Kamala Harris kicks off 2020 presidential campaign

Wednesday 30th January 2019 02:01 EST
 
 

Washington: Indian American Senator Kamala Harris has officially kicked off her campaign for the Democratic presidential nomination at a rally where she warned that the US and the world were at "an inflection point" in history and called on all Americans to "speak the truth about what's happening". Harris announced her official bid to run for President in 2020 on January 21.

Before a crowd of more than 20,000 people in her hometown Oakland, Harris threaded together a biography from her years in the Bay Area with her work as a prosecutor and a senator, and set those details against a broader populist vision about "running to be President of the people, by the people and for all people." "We are at an inflection point in the history of our nation. We are here because the American dream and our American democracy are under attack and on the line like never before... When we have leaders who bully and attack a free press and undermine our democratic institutions, that's not our America."

Harris, 54, who became the first Indian American and the second black woman to serve in the US Senate when she took office in 2017, has joined the most diverse field of Democratic candidates in history for the presidential bid. During her 35-minute speech, she also discussed racism, police shootings and the impact of police brutality. "Too many unarmed black men and women are killed in America. Too many black and brown Americans are being locked up," the Senator said.

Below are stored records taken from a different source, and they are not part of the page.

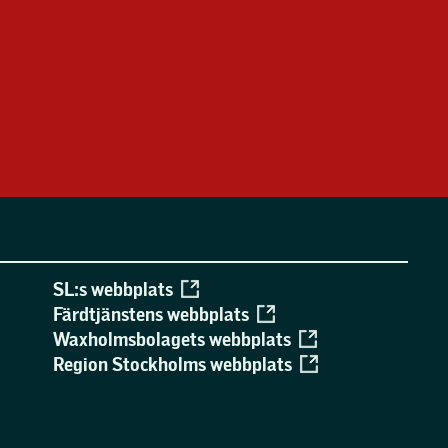
SL:s webbplats
Färdtjänstens webbplats
Waxholmsbolagets webbplats
Region Stockholms webbplats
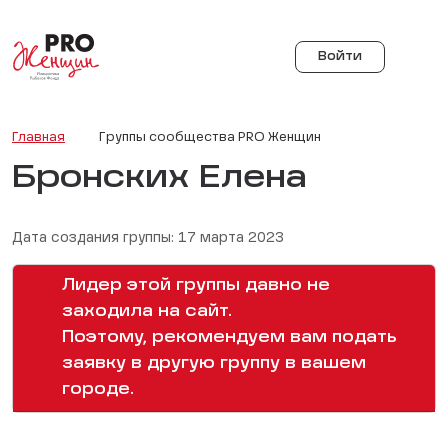
Войти
Главная
Группы сообщества PRO Женщин
Бронских Елена
Дата создания группы: 17 марта 2023
Лидер этой группы давно не
заходила на сайт.
Поэтому, рекомендуем вам подать
заявку в другую группу в вашем
городе.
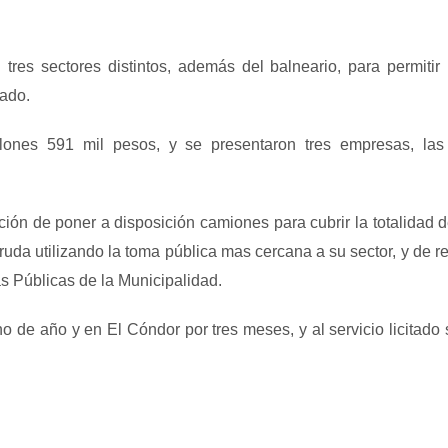
 tres sectores distintos, además del balneario, para permit
uado.
llones 591 mil pesos, y se presentaron tres empresas, las 
ón de poner a disposición camiones para cubrir la totalidad de
uda utilizando la toma pública mas cercana a su sector, y de r
as Públicas de la Municipalidad.
no de año y en El Cóndor por tres meses, y al servicio licitad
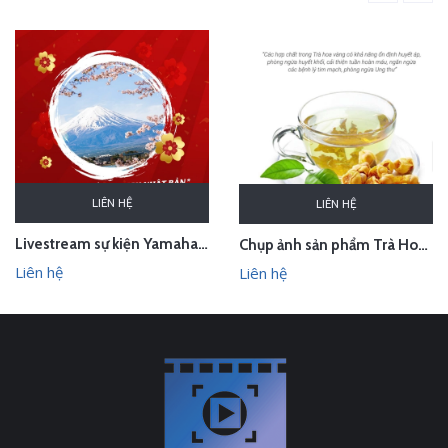
LIÊN HỆ
LIÊN HỆ
Livestream sự kiện Yamaha - lễ bốc thăm chuyến du lịch Nhật Bản 100 triệu - Hà Nội
Chụp ảnh sản phẩm Trà Hoa Vàng - Kim Hoa Trà tại studio Hà Nội
Liên hệ
Liên hệ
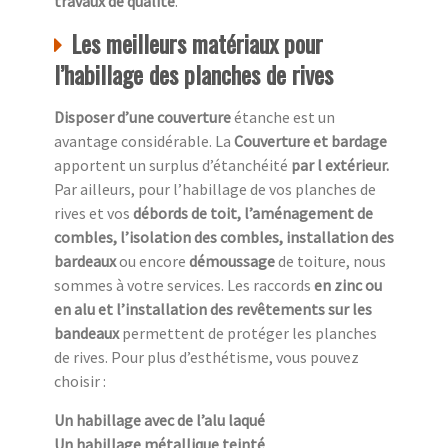
travaux de qualité
.
Les meilleurs matériaux pour
l’habillage des planches de rives
Disposer d’une couverture
étanche est un
avantage considérable. La
Couverture et bardage
apportent un surplus d’étanchéité
par l extérieur.
Par ailleurs, pour l’habillage de vos planches de
rives et vos
débords de toit, l’aménagement de
combles, l’isolation des combles, installation des
bardeaux
ou encore
démoussage
de toiture, nous
sommes à votre services. Les raccords
en zinc ou
en alu et l’installation des revêtements sur les
bandeaux
permettent de protéger les planches
de rives. Pour plus d’esthétisme, vous pouvez
choisir :
Un habillage avec de l’alu laqué
Un habillage métallique teinté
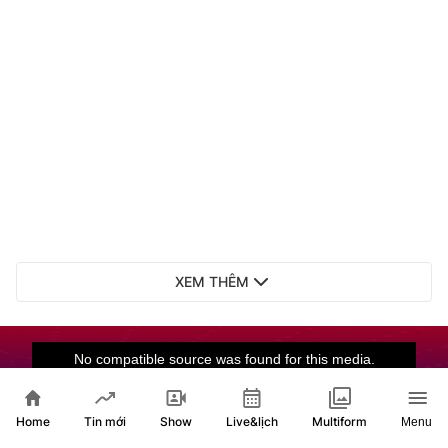
XEM THÊM
Home
Show
Live&lịch
Tin mới
Multiform
Menu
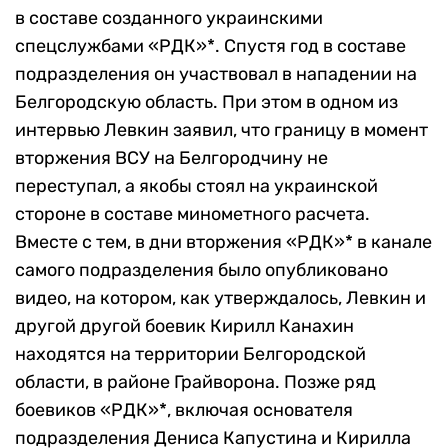
в составе созданного украинскими
спецслужбами «РДК»*. Спустя год в составе
подразделения он участвовал в нападении на
Белгородскую область. При этом в одном из
интервью Левкин заявил, что границу в момент
вторжения ВСУ на Белгородчину не
переступал, а якобы стоял на украинской
стороне в составе минометного расчета.
Вместе с тем, в дни вторжения «РДК»* в канале
самого подразделения было опубликовано
видео, на котором, как утверждалось, Левкин и
другой другой боевик Кирилл Канахин
находятся на территории Белгородской
области, в районе Грайворона. Позже ряд
боевиков «РДК»*, включая основателя
подразделения Дениса Капустина и Кирилла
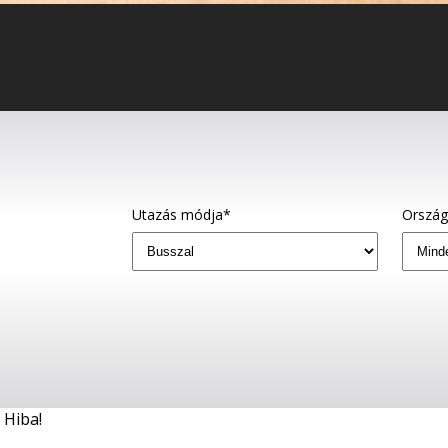
Utazás módja*
Orszá
Hiba!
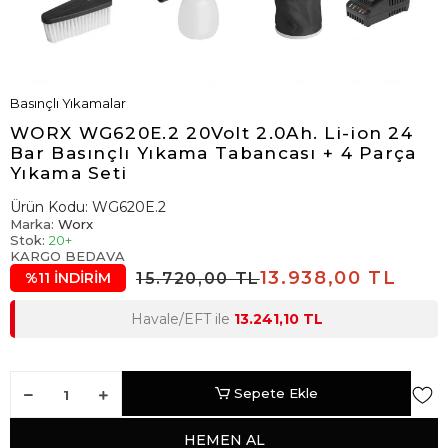
Basınçlı Yıkamalar
WORX WG620E.2 20Volt 2.0Ah. Li-ion 24
Bar Basınçlı Yıkama Tabancası + 4 Parça
Yıkama Seti
Ürün Kodu:
WG620E.2
Marka:
Worx
Stok:
20+
KARGO BEDAVA
13.938,00 TL
15.720,00 TL
%11 İNDİRİM
Havale/EFT ile
13.241,10 TL
Sepete Ekle
HEMEN AL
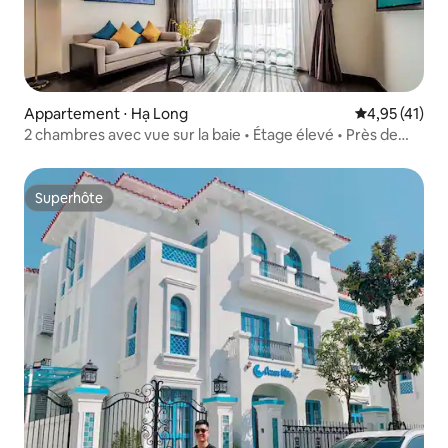
Appartement ⋅ Hạ Long
Évaluation mo
4,95 (41)
2 chambres avec vue sur la baie • Étage élevé • Près de
Vincom
Superhôte
Superhôte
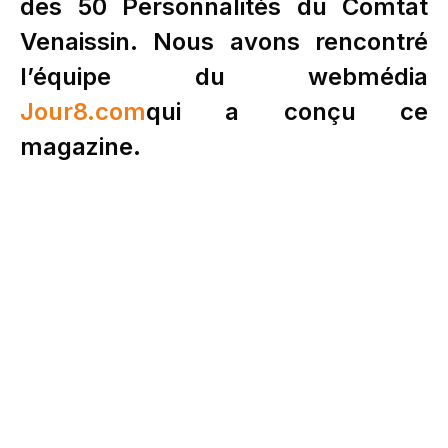
des 50 Personnalités du Comtat
Venaissin. Nous avons rencontré
l’équipe du webmédia
Jour8.com
qui a conçu ce
magazine.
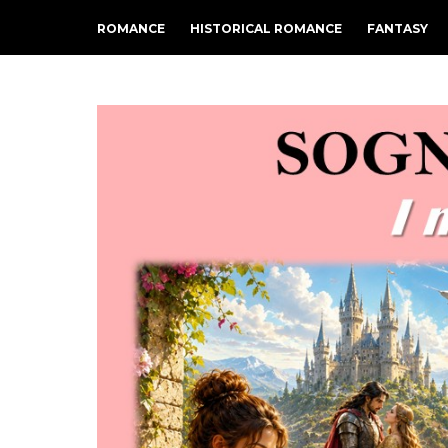
ROMANCE
HISTORICAL ROMANCE
FANTASY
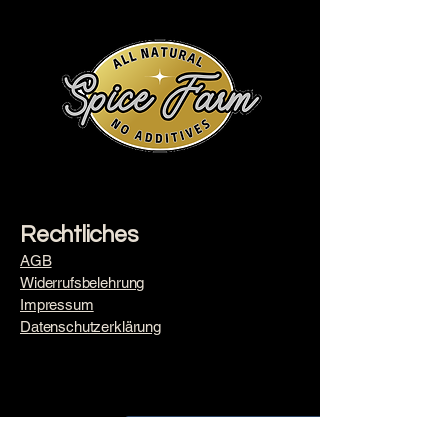
Rechtliches
AGB
Widerrufsbelehrung
Impressum
​Datenschutzerklärung
https://www.facebook.com/spice farm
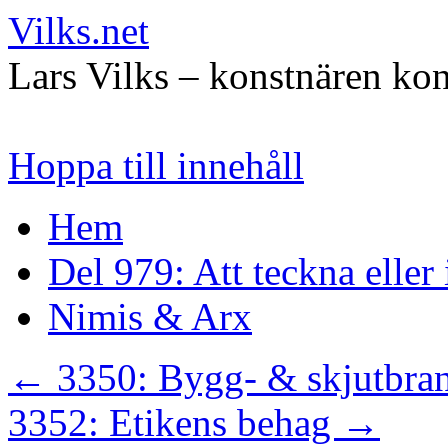
Vilks.net
Lars Vilks – konstnären kon
Hoppa till innehåll
Hem
Del 979: Att teckna eller
Nimis & Arx
←
3350: Bygg- & skjutbra
3352: Etikens behag
→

"Our criminal justice system needs drastic repair. Let's speak that truth." Harris framed her campaign as a response to President Donald Trump, highlighting how he has divided the country and attempting to make the case that she would unite it. "People in power are trying to convince us that the villain in our American story is each other," she said. "But that is not our story. That is not who we are. That's not our America. You see, our United States of America is not about us versus them. It's about 'we, the people'."

She mocked Trump's foreign policy, saying: "We have foreign powers infecting the White House like malware." The Senator pledged that if she is elected President, she "will always speak with decency and moral clarity and treat all people with dignity and respect. I will lead with integrity. And I will tell the truth." Harris will have to first win the Democratic Party nomination next year battling several candidates, including Tulsi Gabbard, the first Hindu elected to Congress, Senator Elizabeth Warren and former Housing Secretary Julian Castro.